I want my students heartfull but balanced with hard and well trained side too!!!

Any help!!!


----------



## LawDog (Mar 8, 2007)

Compassion in a martial arts class is taught by example.


----------



## Shaderon (Mar 9, 2007)

LawDog said:


> Compassion in a martial arts class is taught by example.


 

Excellent!


----------



## Andrew Green (Mar 9, 2007)

Ian wallace said:


> how does one teach compassion in a martial arts class but still keep the leaval of hard training motivated by peseverance?



When you work with a partner, you have every opportunity to hurt them.  Everytime you do a armbar you have the chance to break there arm, everytime they do one to you they have the same.  But no one ever does... well accidents happen.

Martial arts requires you to put a lot of trust into the person you are working with.  It requires you to lose a lot of that ego you've been working on building and get beat and to to work with a person, help them beat you.  

Then, at the end of the day, when you are both tired, a little sore, and maybe have a couple bruises, you are friends.

How many activites can you eat a kick to the face, then sincerly be congratulating the person that just shock your jaw for you on a beautiful kick?

Martial arts training gives you plenty of opportunities to hurt a person, but you don't.  When your sparring you could hit harder and try and put them down, but they are your partner, and your friend, so you hit them as hard as they are comfortable with, but not harder.  When you spar with the new guy that is 20 lbs lighter and swinging for the fences, you don't hurt him (much  ), you work with him, try to get him to slow down and think, to do things properly, even though you could hurt him and end it.  Even if it means getting hit a few times. 

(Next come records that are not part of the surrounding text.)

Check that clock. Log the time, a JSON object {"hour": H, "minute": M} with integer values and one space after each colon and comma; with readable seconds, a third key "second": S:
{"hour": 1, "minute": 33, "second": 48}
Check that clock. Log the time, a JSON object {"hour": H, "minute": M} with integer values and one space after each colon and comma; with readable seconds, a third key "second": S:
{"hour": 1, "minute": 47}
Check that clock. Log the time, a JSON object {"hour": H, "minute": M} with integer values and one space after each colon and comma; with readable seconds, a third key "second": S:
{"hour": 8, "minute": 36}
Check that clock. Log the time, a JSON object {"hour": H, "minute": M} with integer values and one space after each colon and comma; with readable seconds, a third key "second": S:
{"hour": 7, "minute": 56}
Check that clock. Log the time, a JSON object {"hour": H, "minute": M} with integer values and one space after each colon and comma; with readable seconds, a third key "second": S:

When you spar with the new guy you don't dominate him and never let him have a chance, you work with him, both landing shots, yours probably with more control because he's not used to getting hit and you're thre to help him.  You might even coach him on how to hit you in the head. A person willing to get punched in the head to help another person learn is not something you see outside of martial arts classes much 

Martial arts by its very nature demands respect and trust, and a willingness to put your ego behind you.  Without that everyone gets hurt and no one trains.


----------



## bushidomartialarts (Mar 9, 2007)

part is simply a natural outgrowth of confidence in your abilities.

when i was 22 and starting our in asian martial arts, i would rise to any challenge.  this was because i felt threatened by the challenge.  if i backed down, that meant i was a coward, or a weakling.

by the time i was looking at black belt, walking away from a challenge meant i was being merciful.  that poor bastard simply had no idea what he was getting into.  downright kind of me to let him off the hook.

coming on to a decade later, my attitude has changed again.  i understand that somebody challenging me isn't challenging _me_ at all.  he doesn't know me.  he's reacting to something inside himself and me -- i'm just handy.  there's no need to even acknowledge the challenge.  it was nothing personal.

i'm sure after another decade of training, i'll have another insight.  for now, this one serves me pretty well.


----------



## Ian wallace (Mar 9, 2007)

thanx for that to all!!  its nice to see that in martial arts even know our styles are diffrent we are all the same!! people willing to help others

Ian Wallace


----------